─── Input material ───
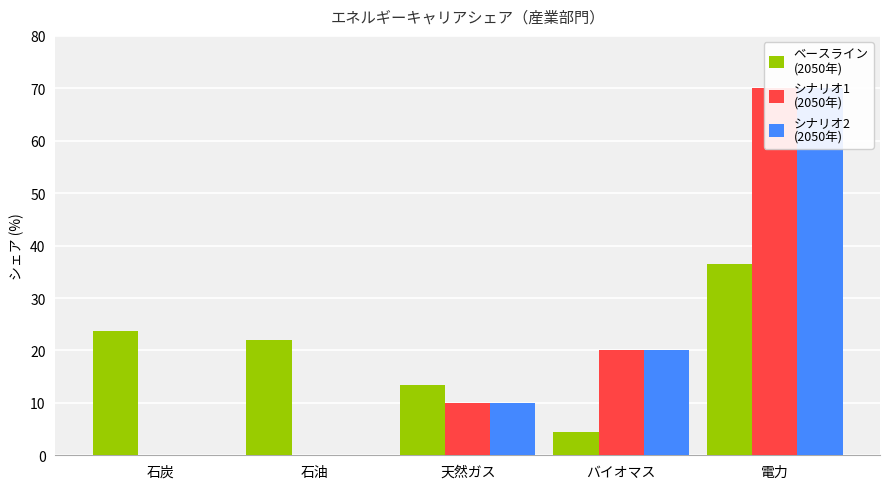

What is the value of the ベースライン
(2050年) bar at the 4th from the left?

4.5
───
─── Input material ───
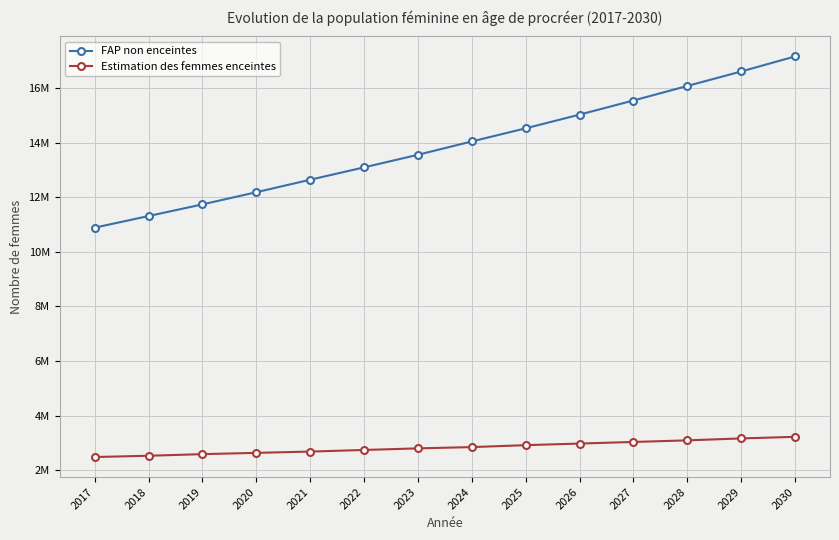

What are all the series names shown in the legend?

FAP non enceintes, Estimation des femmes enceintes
───
## [Instruction]
Retype the material's lines starting at the line that contains "What is the value of the ベースライン" and ending at the line that contains "(2050年) bar at the 4th from the left?", with both included and no other lines.

## [Response for this exercise]
What is the value of the ベースライン
(2050年) bar at the 4th from the left?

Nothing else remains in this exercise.